高性能无钴化钙钛矿型高熵氧化物负极材料的制备及储锂性能研究

doi:10.6023/A23020046

摘要/Abstract

高熵氧化物由于独特的高熵效应、多主元协同效应和可定制的结构, 作为能量存储材料受到广泛地关注. 本研究采用金属硝酸盐为金属源, 甘氨酸为燃料, 通过溶液燃烧法成功合成了一系列无钴的钙钛矿型高熵氧化物La(Cr_0.2Fe_0.2Mn_0.2Ni_0.2M_0.2)O₃ (M=Cu, Mg, Zn)锂离子电池负极材料, 研究了粉体的微观结构和电化学性能. 结果表明: 所制备的钙钛矿型高熵氧化物La(Cr_0.2Fe_0.2Mn_0.2Ni_0.2M_0.2)O₃均为单相钙钛矿结构, 形貌为多孔网状且各组成元素分布均匀, 其中引入非活性元素Mg或活性元素Cu的高熵氧化物电化学性能相近; 无钴化La(Cr_0.2Fe_0.2Mn_0.2Ni_0.2Zn_0.2)O₃电极具有最高的比容量(200 mA•g⁻¹电流密度下循环250圈后可逆比容量为1014 mAh•g⁻¹)、优异的循环稳定性(1000 mA•g⁻¹电流密度下循环1000圈后可逆比容量为450 mAh•g⁻¹且几乎没有容量衰减)以及卓越的倍率性能(100 mA•g⁻¹电流密度下可逆比容量为396 mAh•g⁻¹, 3000 mA•g⁻¹电流密度下可逆比容量为198 mAh•g⁻¹, 容量保持率为47.9%). 电化学性能提升主要归因于活性元素Zn的加入可以在还原过程中形成Li-Zn合金使得电极比容量明显增加; 同时较高的比表面积、介孔结构以及丰富的表面氧空位使其具有较高的电导率(0.14 S•cm⁻¹)、锂离子扩散系数(2.1×10⁻¹² cm²•s⁻¹)和较大的赝电容贡献率, 从而显著提升了材料的比容量和倍率性能. 因此, 引入能够与锂发生合金化反应的元素(如Zn)可以极大地提高电化学性能, 有利于为设计成本低廉、性能优异的无钴化高熵材料提供新的设计理念和思路.
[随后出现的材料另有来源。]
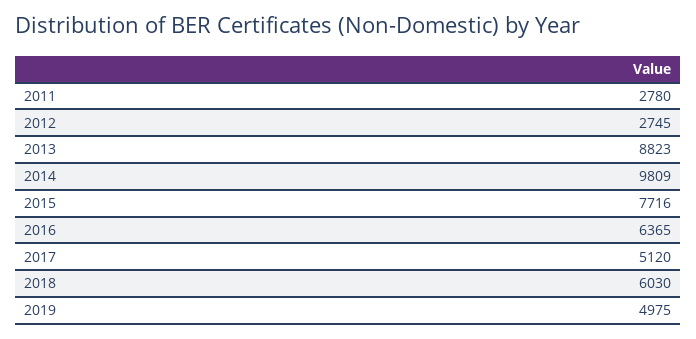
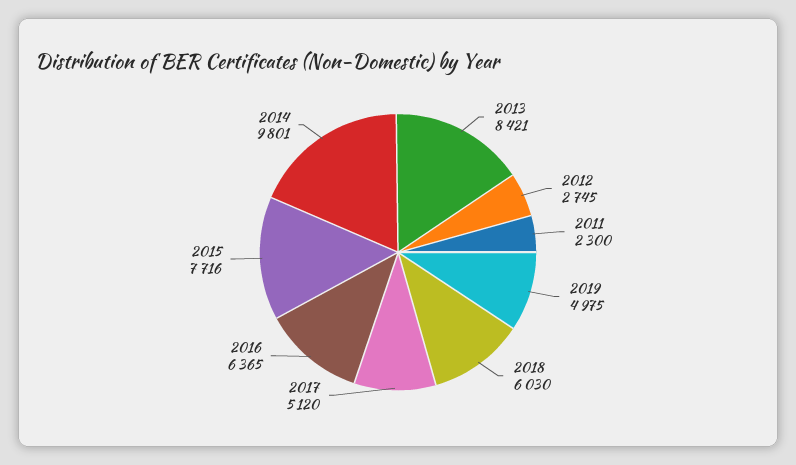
  {
-   "2011": 2780,
+   "2011": 2300,
    "2012": 2745,
-   "2013": 8823,
+   "2013": 8421,
-   "2014": 9809,
+   "2014": 9801,
    "2015": 7716,
    "2016": 6365,
    "2017": 5120,
    "2018": 6030,
    "2019": 4975
  }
关键词: 锂离子电池负极材料, 高熵氧化物, 钙钛矿结构, 合金化, 赝电容

High-entropy oxides (HEOs) have become increasingly popular as energy storage materials owing to their unique high-entropy effect, multi-principal synergy effect and customizable structure. In this study, a series of cobalt-free perovskite high-entropy oxide La(Cr_0.2Fe_0.2Mn_0.2Ni_0.2M_0.2)O₃ (M=Cu, Mg, Zn) lithium-ion battery anode materials were successfully synthesized by solution combustion method using metal nitrate as the metal source and glycine as the fuel. The microstructure and electrochemical properties of the as-prepared powders were investigated. The results show that the as-prepared high- entropy oxides crystalize into single-phase perovskite structure with porous foam-like shape and chemical/microstructural homogeneity. Furthermore, the as-prepared HEOs introducing inactive element Mg or active element Cu possess similar electrochemical performance; while the La(Cr_0.2Fe_0.2Mn_0.2Ni_0.2Zn_0.2)O₃ electrode exhibits a highest reversible capacity (1014 mAh•g⁻¹ at 200 mA•g⁻¹ after 250 cycles), excellent cycling stability (450 mAh•g⁻¹ at 1000 mA•g⁻¹ and almost no capacity decay after 1000 cycles) and outstanding rate performance. Such excellent performance can be attributed to the addition of active element Zn, which can form Li-Zn alloy during the reduction process that makes the specific capacity increase significantly. Meanwhile, its higher specific surface area, mesoporous structure and abundant surface oxygen vacancies result in higher conductivity (0.14 S•cm⁻¹), increased larger lithium ion diffusion coefficient (2.1×10⁻¹² cm²•s⁻¹), and pseudo-capacitance contribution, thus significantly enhances the specific capacity and rate performance of the as-prepared material. Therefore, the introduction of electrochemically active metals, which can react with Li alloying, such as Zn, can improve the electrochemical performance, thereby providing ideas for designing cobalt-free HEOs with low-cost and excellent performance for energy storage.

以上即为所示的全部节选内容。